5. Referring to the professor, Fraser comments that it is good for her to be in a relationship with someone whose “defects you see but don’t criticize” [p. 217]. Does she learn to apply this lesson in her other relationships, or is that impossible? How would Fraser compare the professor’s defects to Jon’s? Would this be a fair comparison? How might Fraser’s appreciation for the professor be affected if he lived in San Francisco?
6. If Fraser were asked at the beginning of her affair with the professor why her marriage ended, how might she respond? Would she have a different answer if she were asked at the conclusion of her affair? What does each relationship teach Fraser about herself?
7. Is Fraser successful in keeping her growing feelings for the professor in check? Does she prevent herself from falling in love with him? Does Fraser have reason to believe that he is also holding feelings back? How do these checks and balances between the heart and the mind affect a relationship?
8. How is Fraser’s appreciation of San Francisco enhanced by the professor’s visit? If San Francisco can be interpreted as a metaphor for Fraser herself, is the professor’s visit a turning point in Fraser’s voyage of emotional self-recovery?
9. According to the professor, “The problem with Americans . . . is they think a little affair will destroy a marriage. How can they be so claustrophobic? It puts far too much pressure on the marriage. That’s what will ruin a marriage” [p. 36]. How does Fraser’s experience in An Italian Affair cause her to reexamine her views on divorce and marriage and the rules and boundaries that govern each institution? Are the reader’s opinions affected? Are you inclined to judge Fraser favorably or unfavorably? What about Jon or the professor?

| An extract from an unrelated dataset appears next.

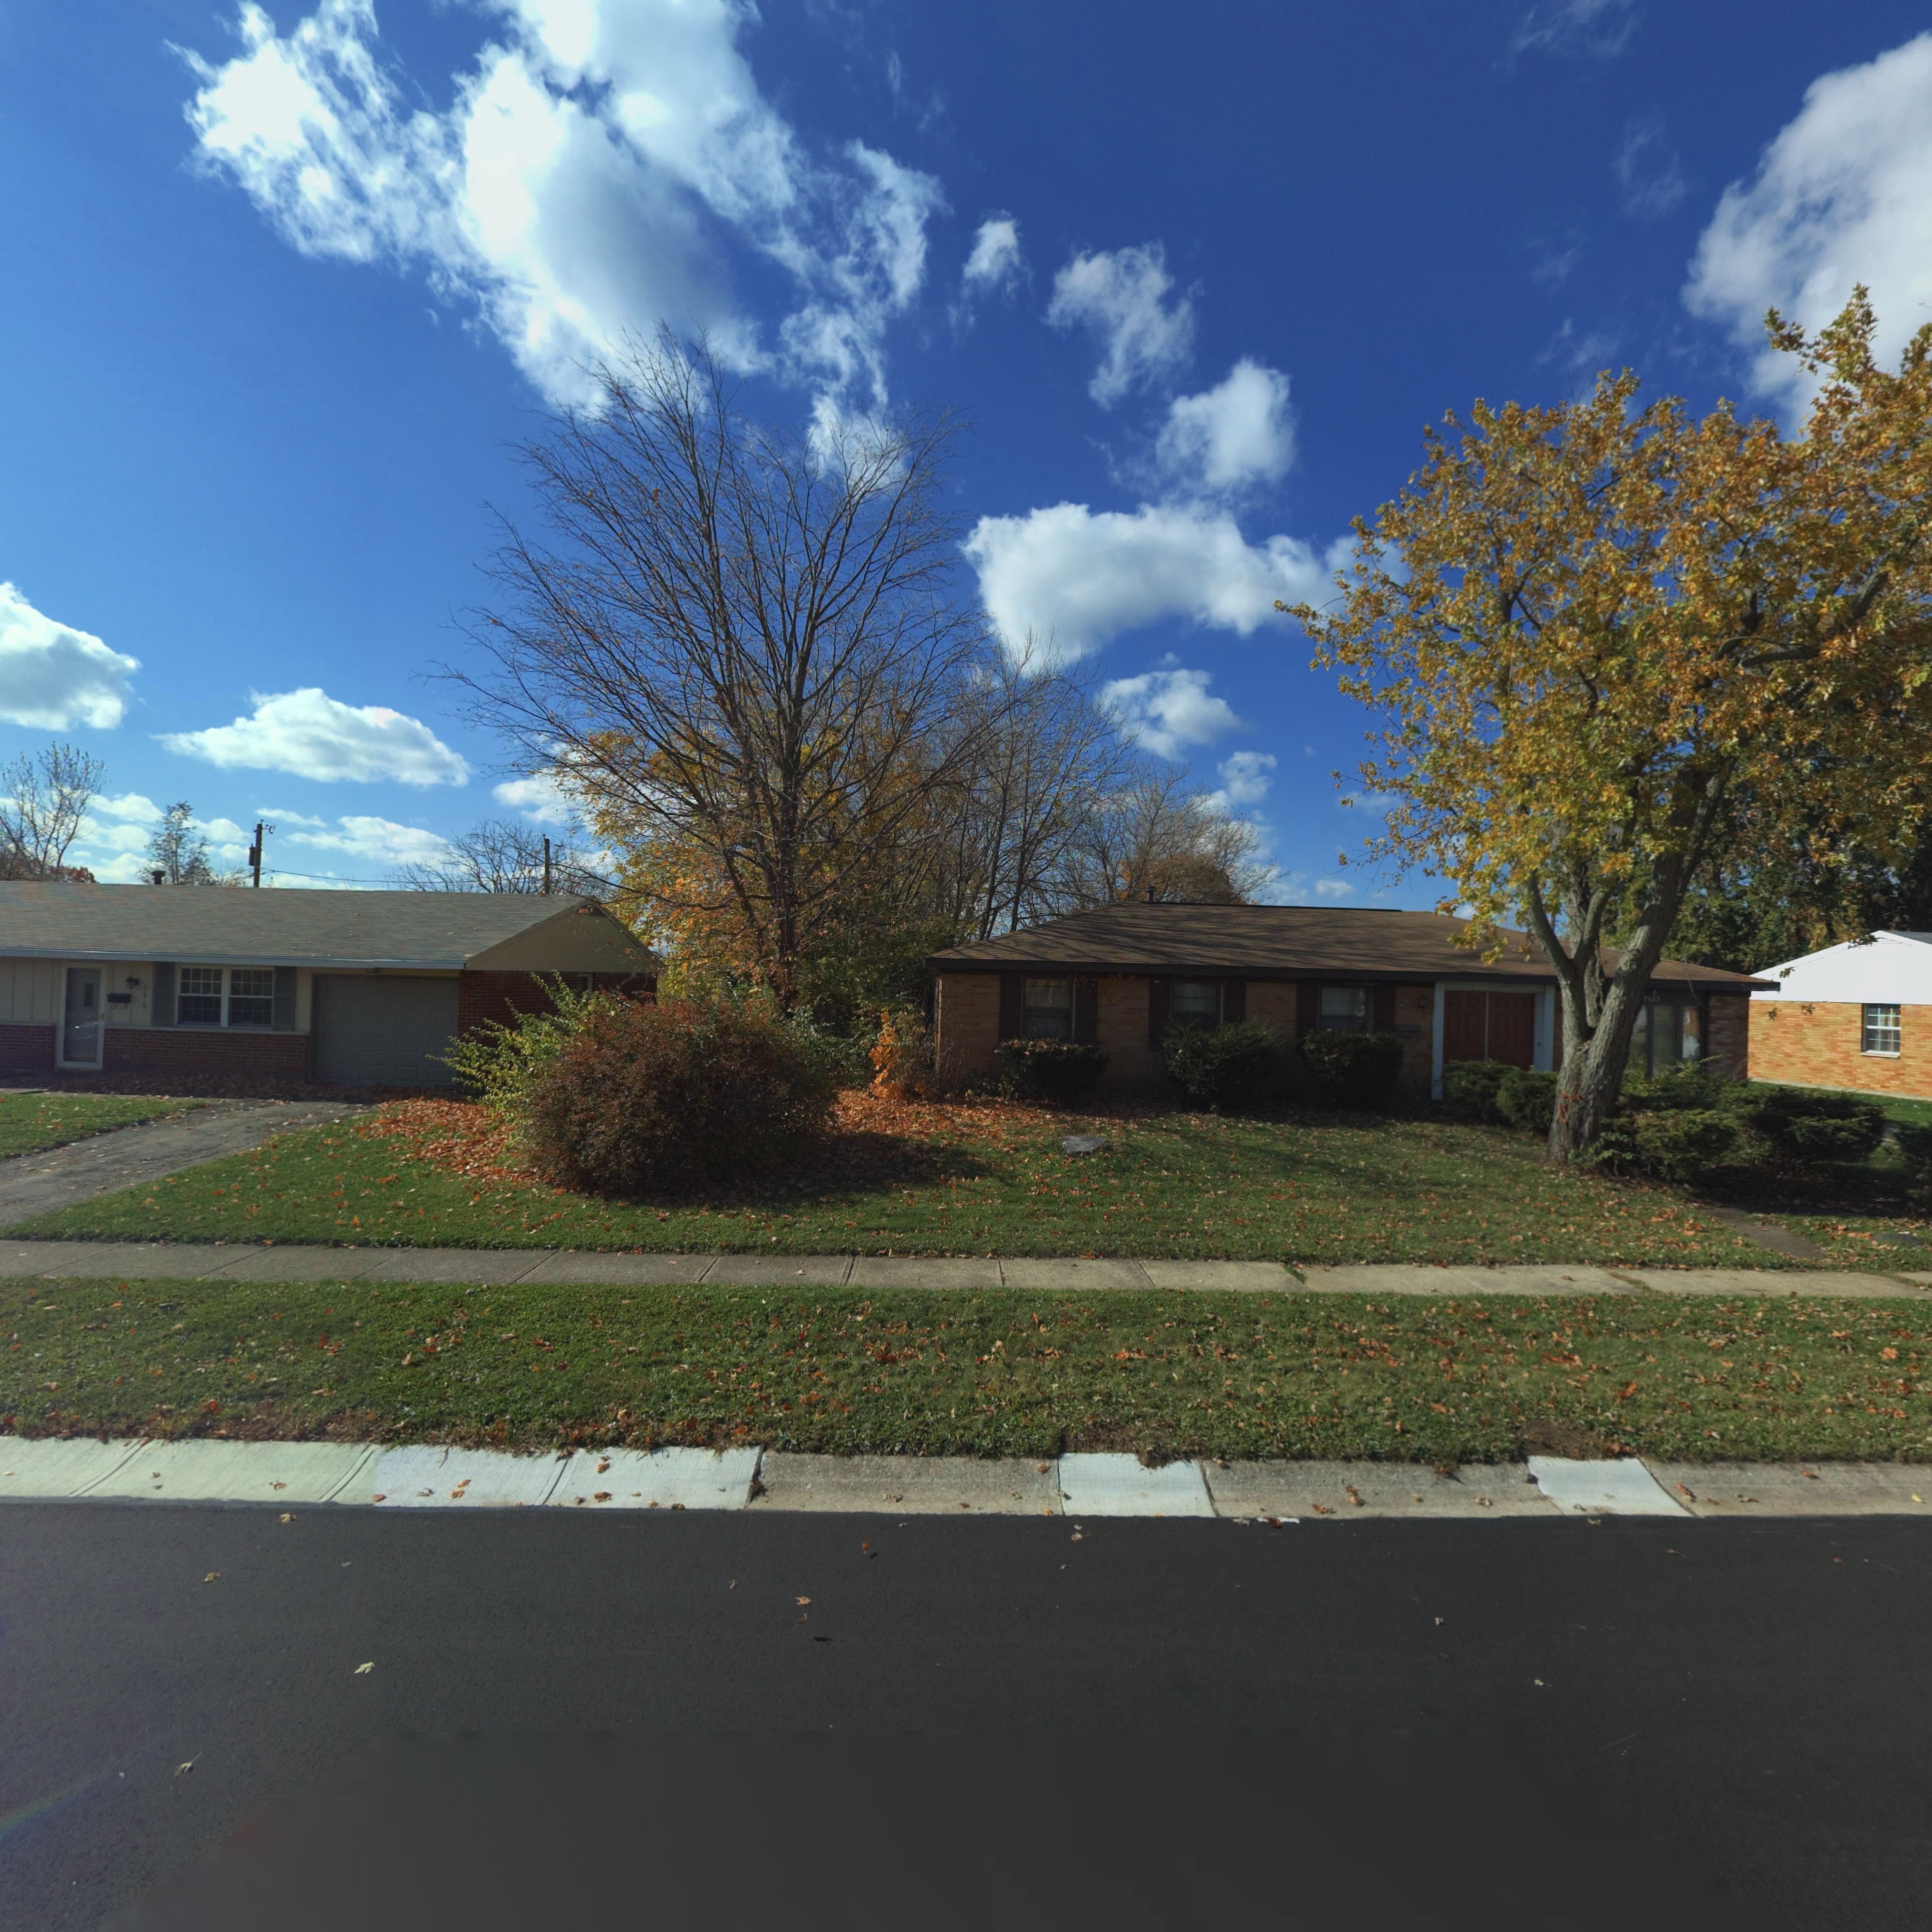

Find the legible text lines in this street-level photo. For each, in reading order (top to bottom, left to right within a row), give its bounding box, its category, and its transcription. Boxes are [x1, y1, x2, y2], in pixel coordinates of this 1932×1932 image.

[141, 984, 148, 1010] StreetNumber: 7619
[1642, 995, 1662, 1003] StreetNumber: 7*25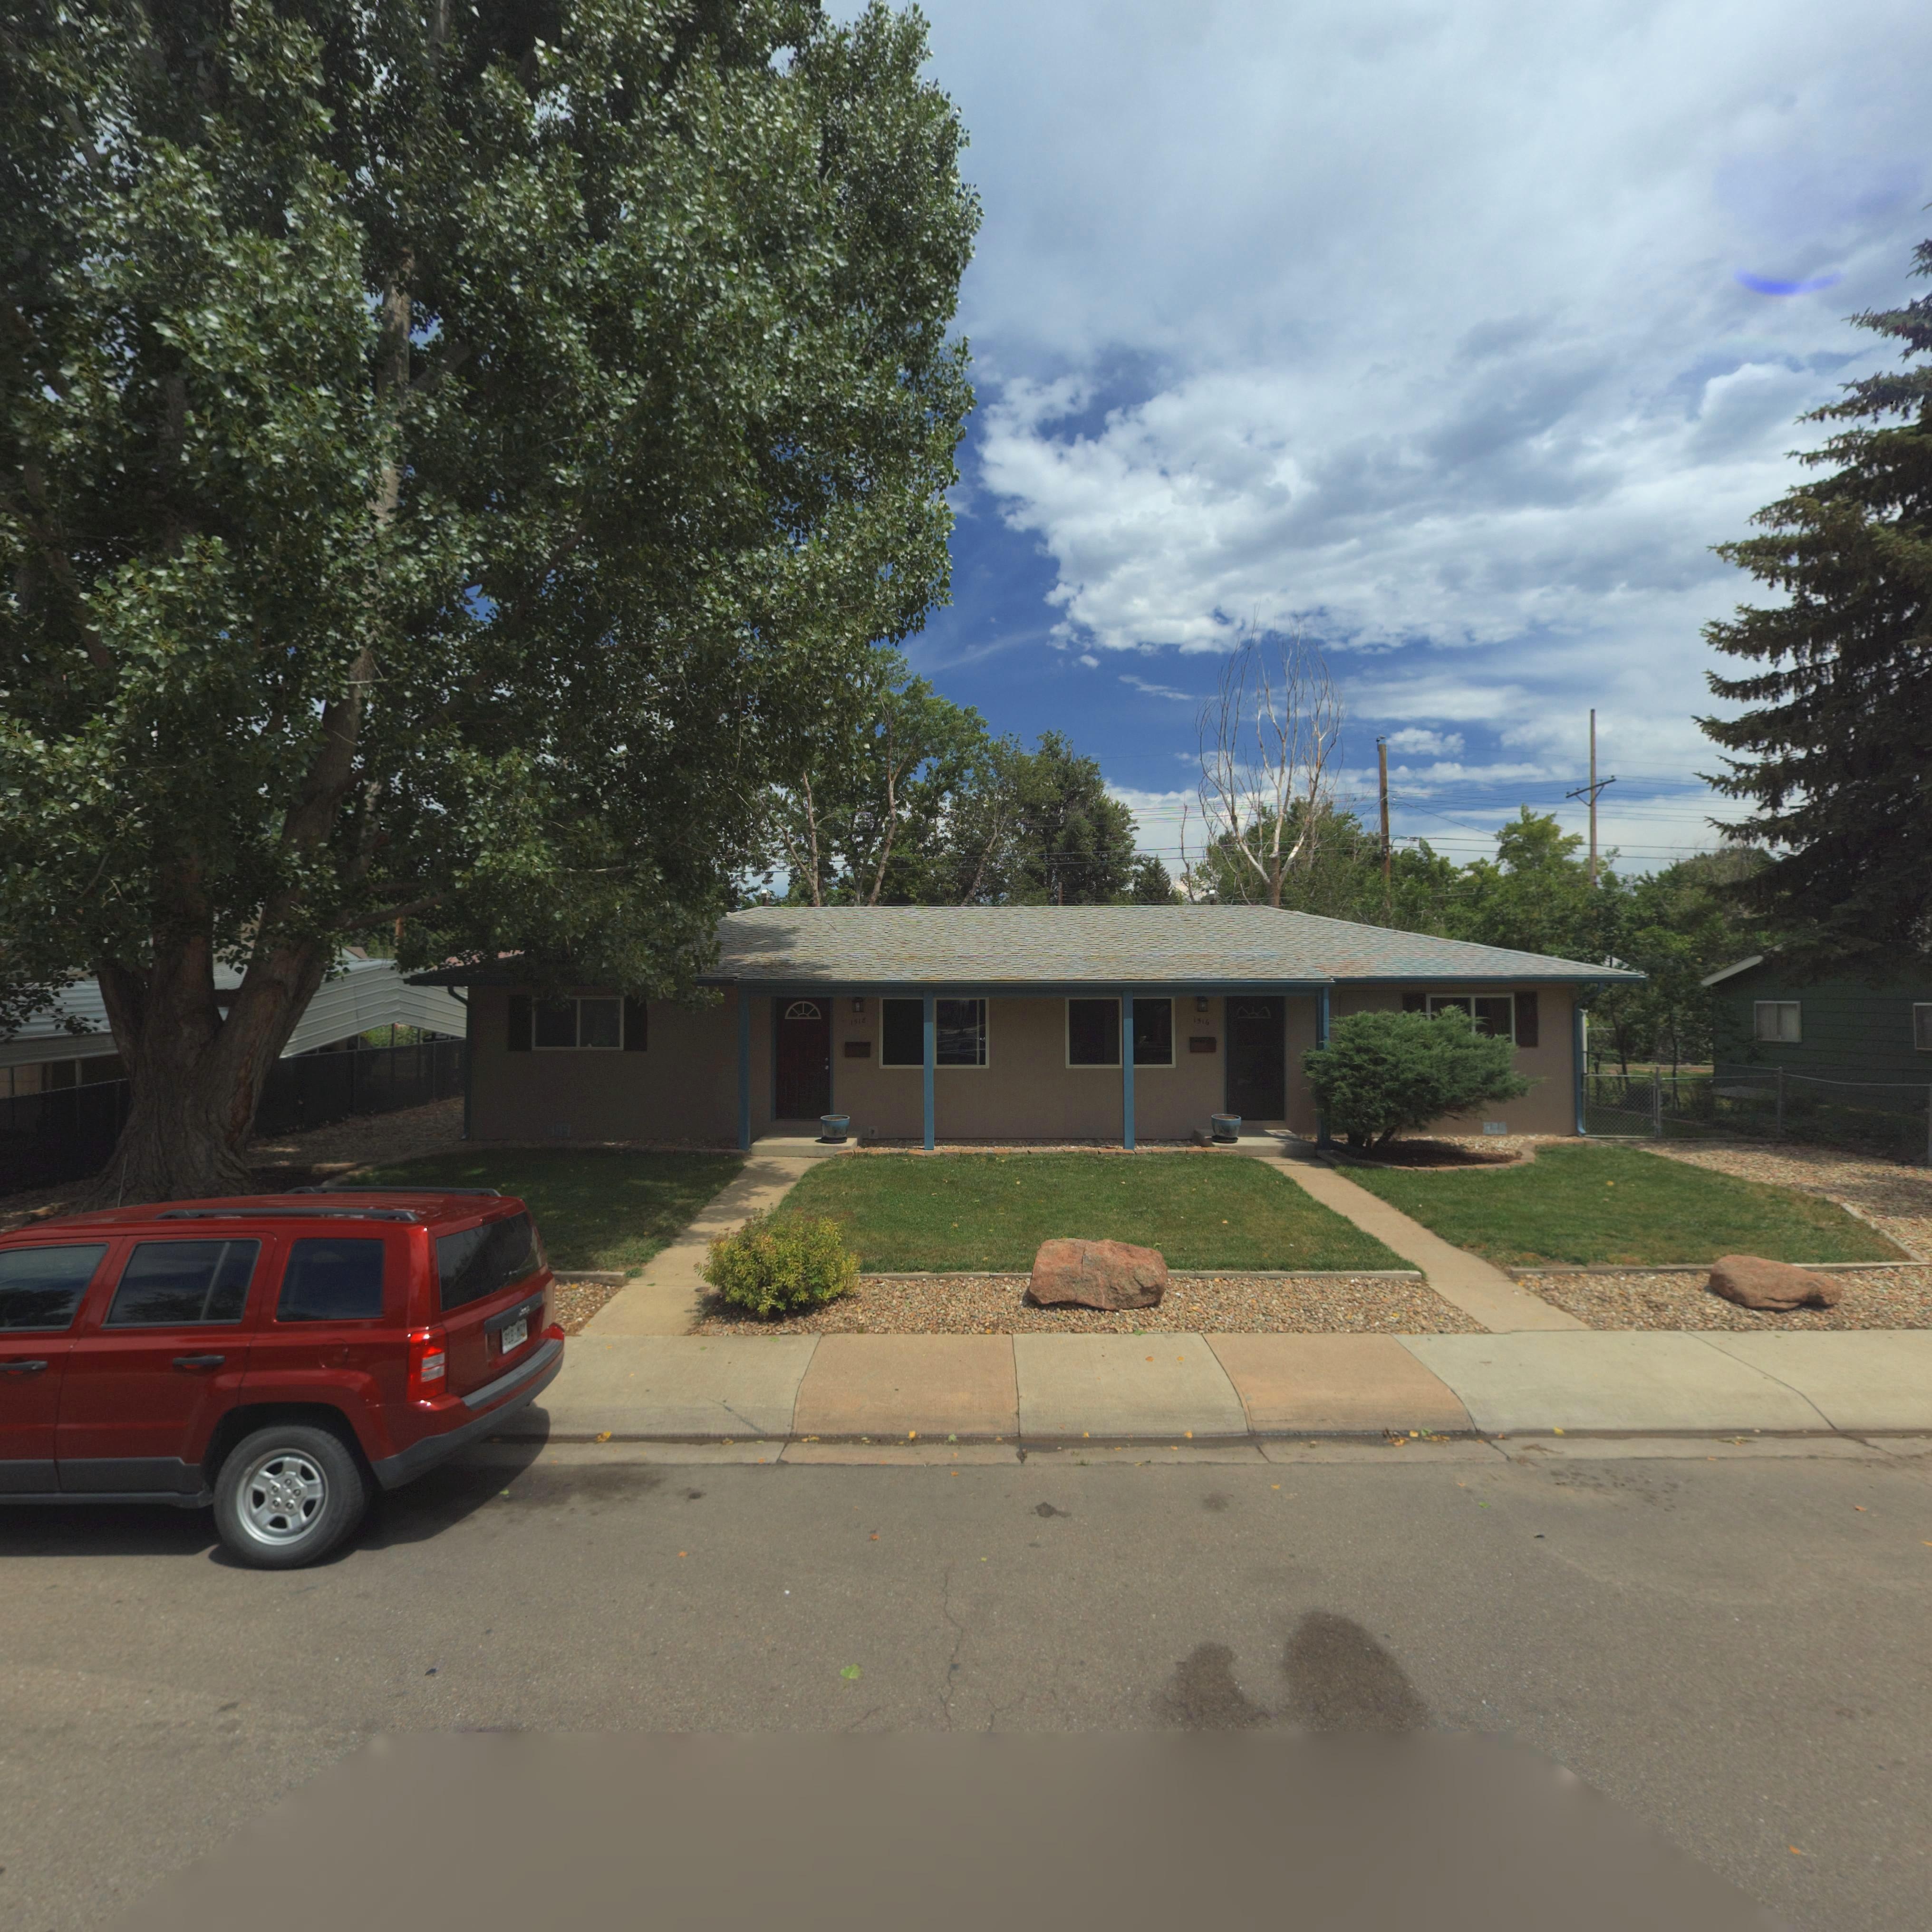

10. Compare Fraser’s feelings as a female traveling alone to Ischia [p. 22] with her arrival alone in Morocco [p. 208]. Does her confidence as a lone female traveler evolve over the course of her memoir?
11. Fraser describes her everyday life in San Francisco between the descriptions of her travels, but the reader learns of the particulars of her romantic history as Fraser updates the professor each time they are reunited. Does viewing Fraser’s dating experiences through the eyes of the professor affect the reader’s interpretation of them? Does it affect the reader’s opinion of Fraser?
12. Fraser captures the atmosphere of her travels through language and imagery that appeal to the senses of sight, smell, and taste. Which place did Fraser appear to enjoy the most and why? What spot was most enticing to you and why?
13. What are Fraser’s standards for “la bella vita” [pp. 9, 207, and 220]?
14. How do Fraser’s friendships with women sustain her in ways that her friendships with men do not?
15. Why is the book called An Italian Affair? How does the fact that the professor and Fraser don’t speak each other’s native languages change their relationship? How does speaking Italian together affect their intimacy?